▸ **WHAT THE EXERCISE ASKS**
Return all of the listing word for word; the pictures stay out.

▸ **INFORMATION PROVIDED**
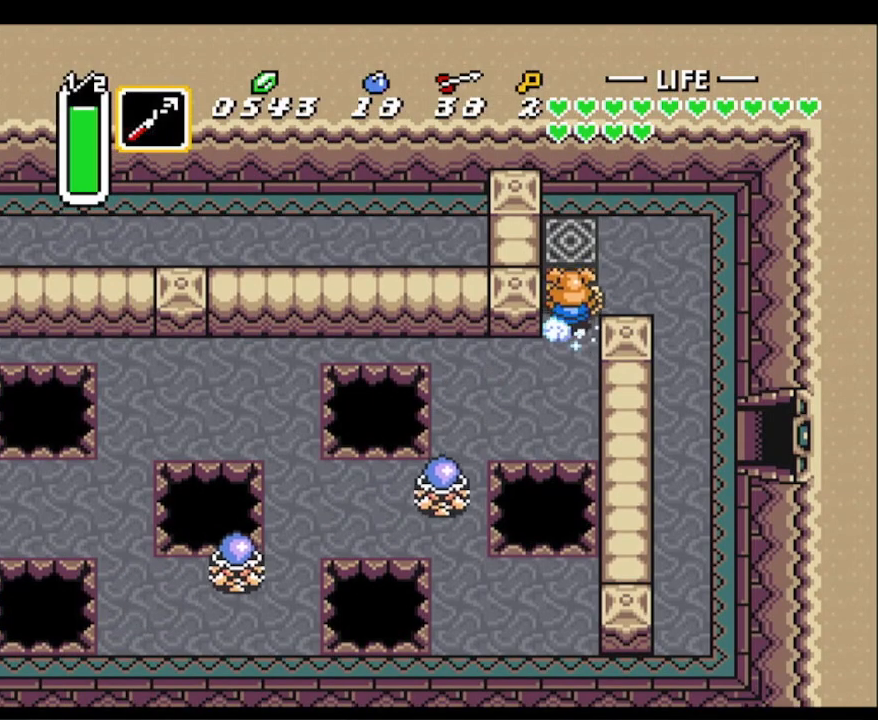
{"buttons": ["A"], "events": [[133, "DPAD_LEFT", "down"], [200, "DPAD_LEFT", "up"]]}
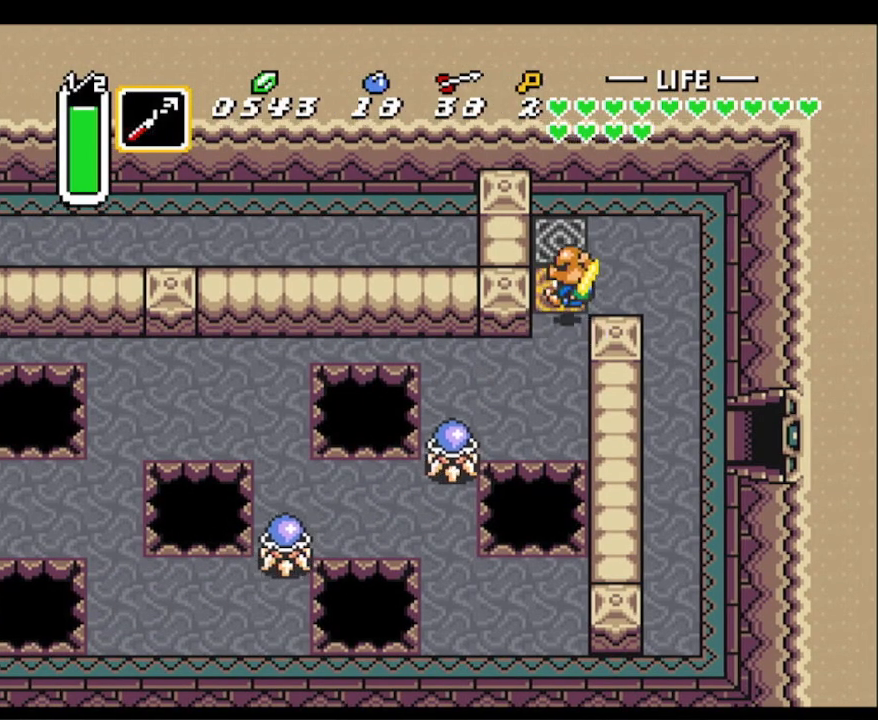
{"buttons": ["DPAD_DOWN"], "events": [[183, "A", "up"], [183, "DPAD_DOWN", "down"]]}
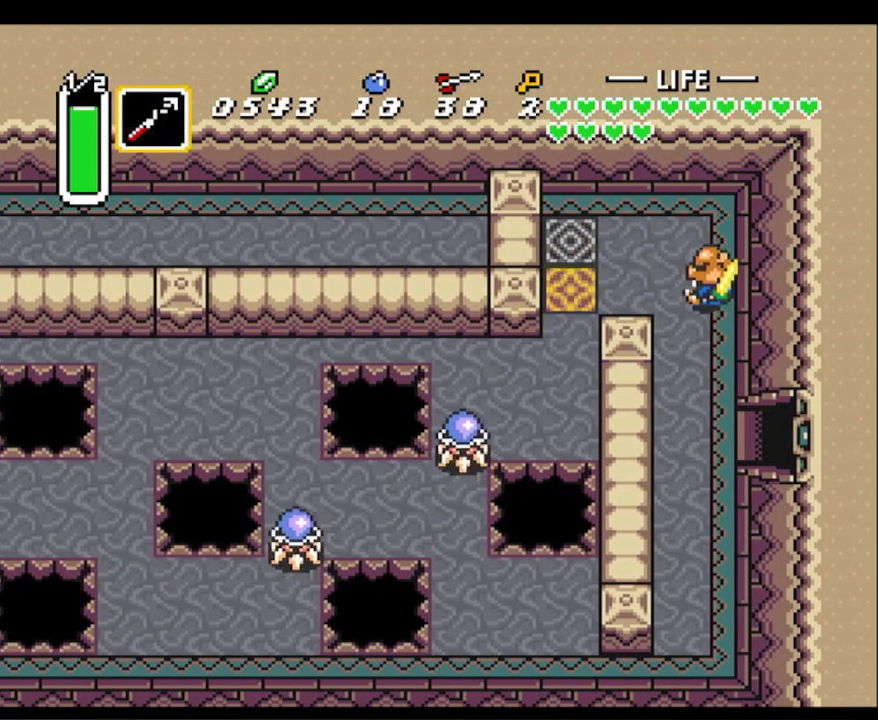
{"buttons": ["DPAD_DOWN", "DPAD_RIGHT"], "events": [[500, "DPAD_RIGHT", "down"]]}
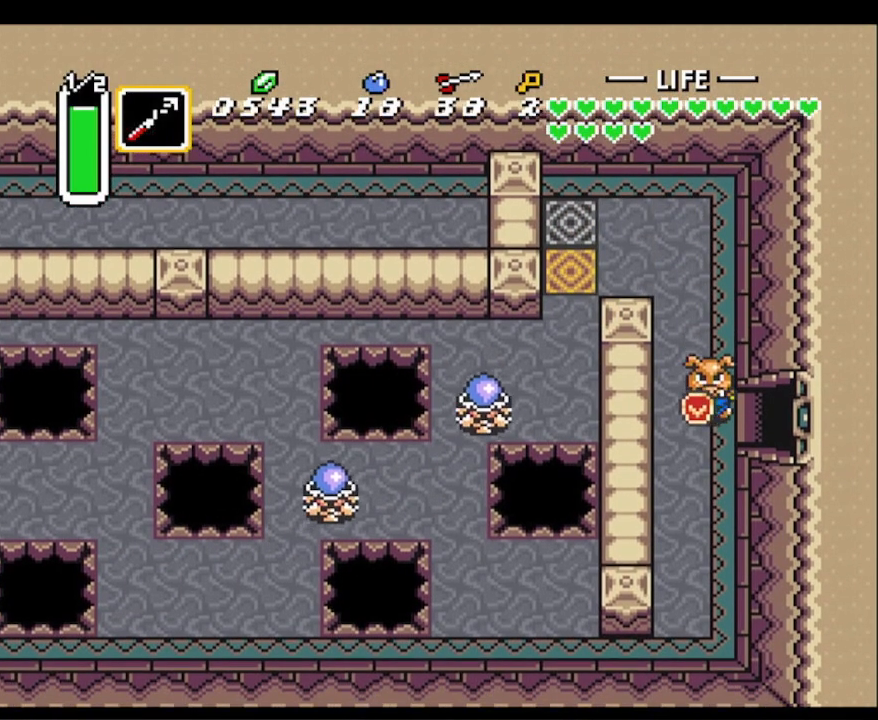
{"buttons": ["DPAD_RIGHT"], "events": [[67, "DPAD_DOWN", "up"]]}
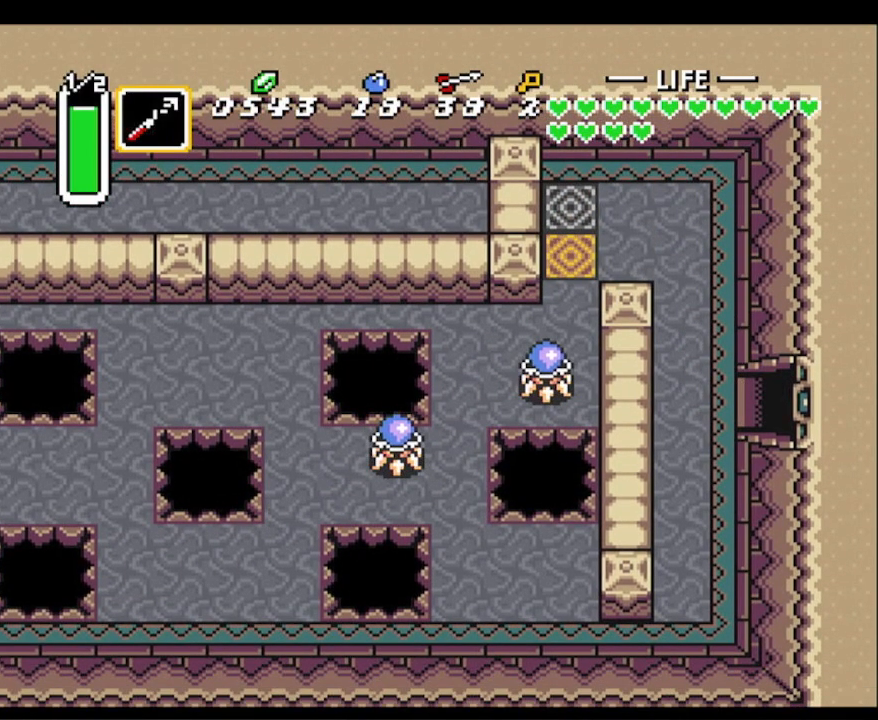
{"buttons": ["DPAD_RIGHT"], "events": []}
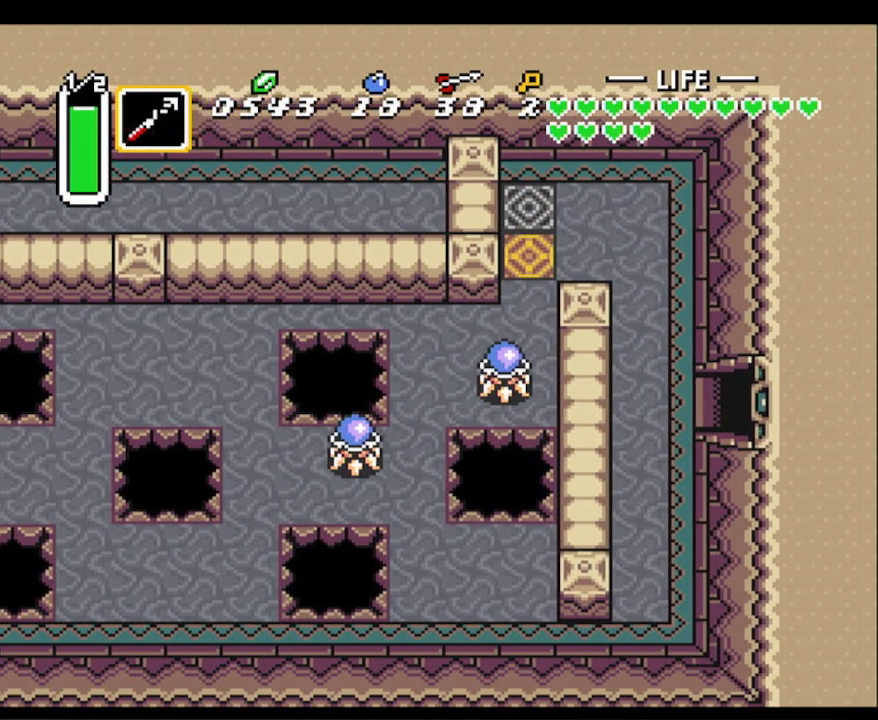
{"buttons": ["DPAD_DOWN", "DPAD_RIGHT"], "events": [[133, "DPAD_DOWN", "down"]]}
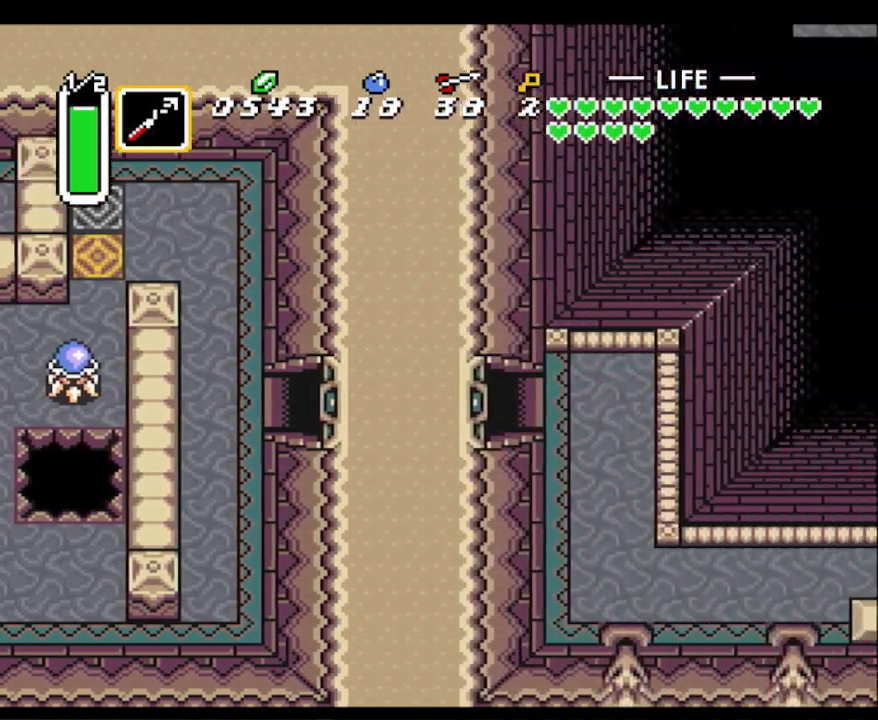
{"buttons": ["DPAD_DOWN", "DPAD_RIGHT"], "events": []}
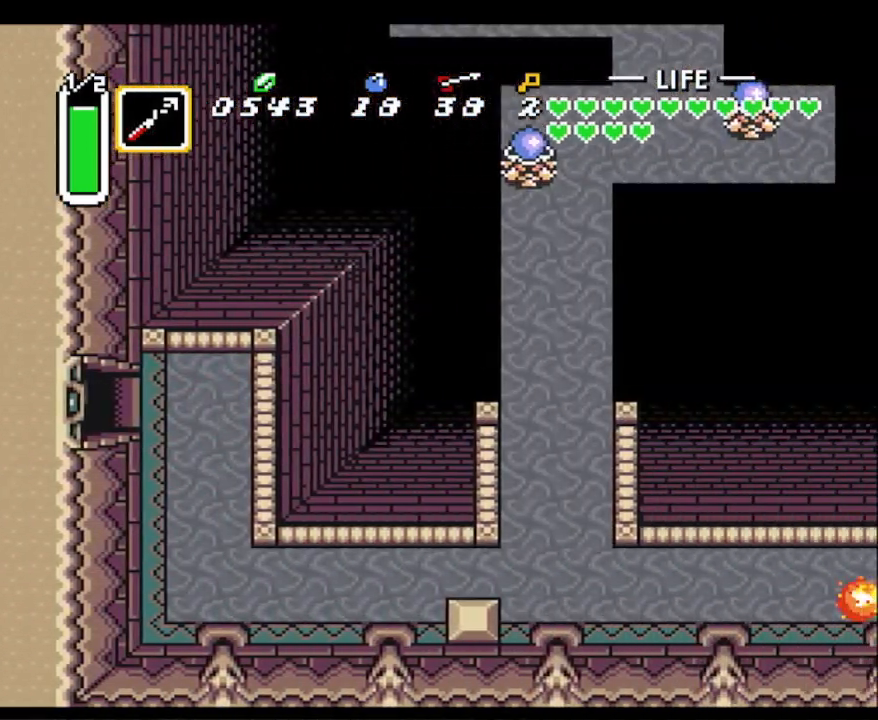
{"buttons": ["DPAD_DOWN", "DPAD_RIGHT"], "events": []}
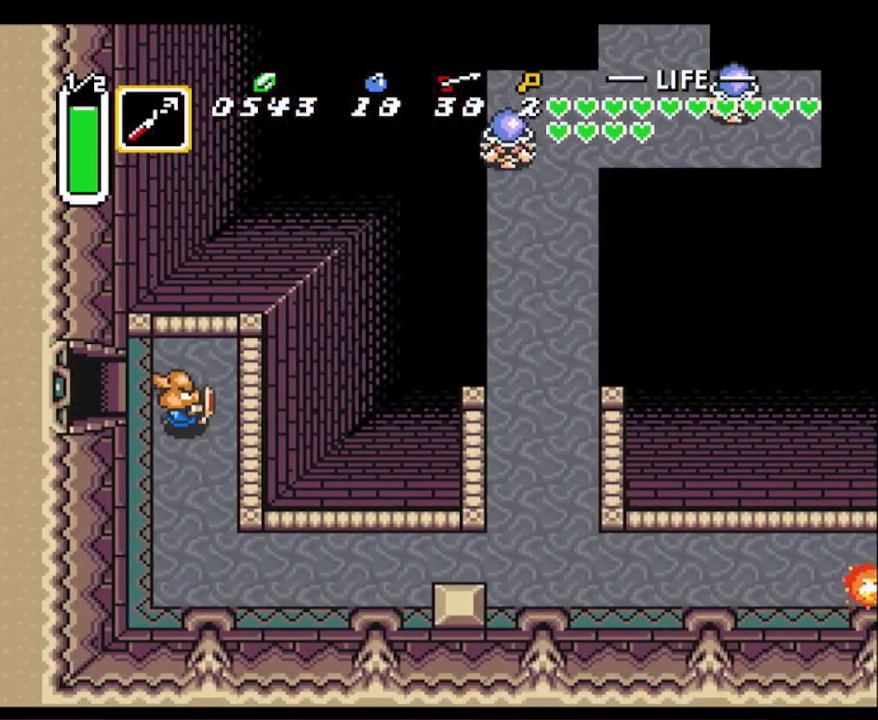
{"buttons": ["DPAD_DOWN", "DPAD_RIGHT"], "events": []}
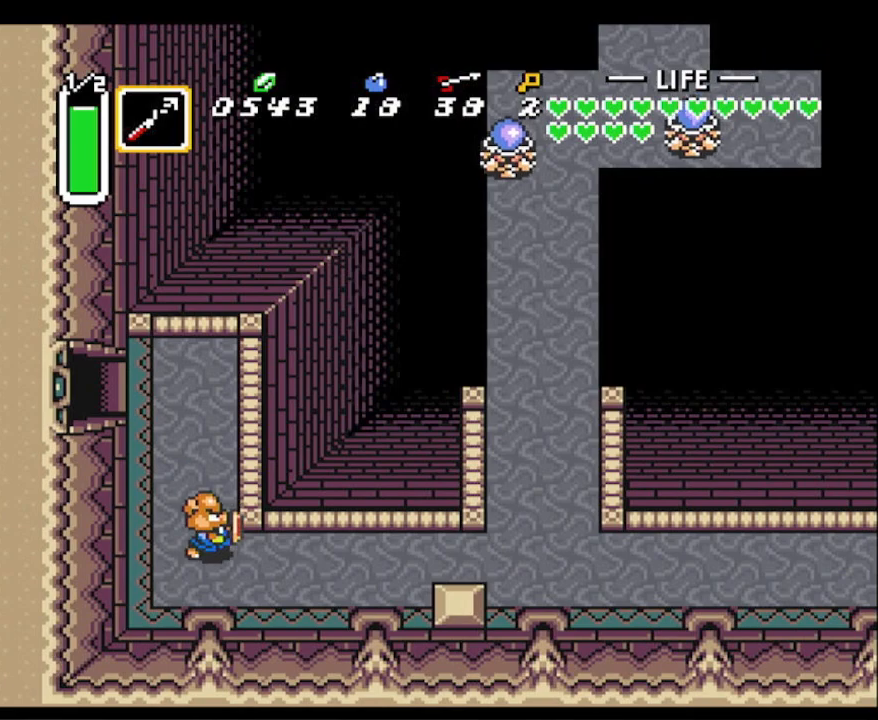
{"buttons": ["A"], "events": [[67, "A", "down"], [67, "DPAD_DOWN", "up"], [150, "DPAD_RIGHT", "up"]]}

▸ **OUTPUT BELOW**
{"buttons": ["A"], "events": [[133, "DPAD_LEFT", "down"], [200, "DPAD_LEFT", "up"]]}
{"buttons": ["DPAD_DOWN"], "events": [[183, "A", "up"], [183, "DPAD_DOWN", "down"]]}
{"buttons": ["DPAD_DOWN", "DPAD_RIGHT"], "events": [[500, "DPAD_RIGHT", "down"]]}
{"buttons": ["DPAD_RIGHT"], "events": [[67, "DPAD_DOWN", "up"]]}
{"buttons": ["DPAD_RIGHT"], "events": []}
{"buttons": ["DPAD_DOWN", "DPAD_RIGHT"], "events": [[133, "DPAD_DOWN", "down"]]}
{"buttons": ["DPAD_DOWN", "DPAD_RIGHT"], "events": []}
{"buttons": ["DPAD_DOWN", "DPAD_RIGHT"], "events": []}
{"buttons": ["DPAD_DOWN", "DPAD_RIGHT"], "events": []}
{"buttons": ["A"], "events": [[67, "A", "down"], [67, "DPAD_DOWN", "up"], [150, "DPAD_RIGHT", "up"]]}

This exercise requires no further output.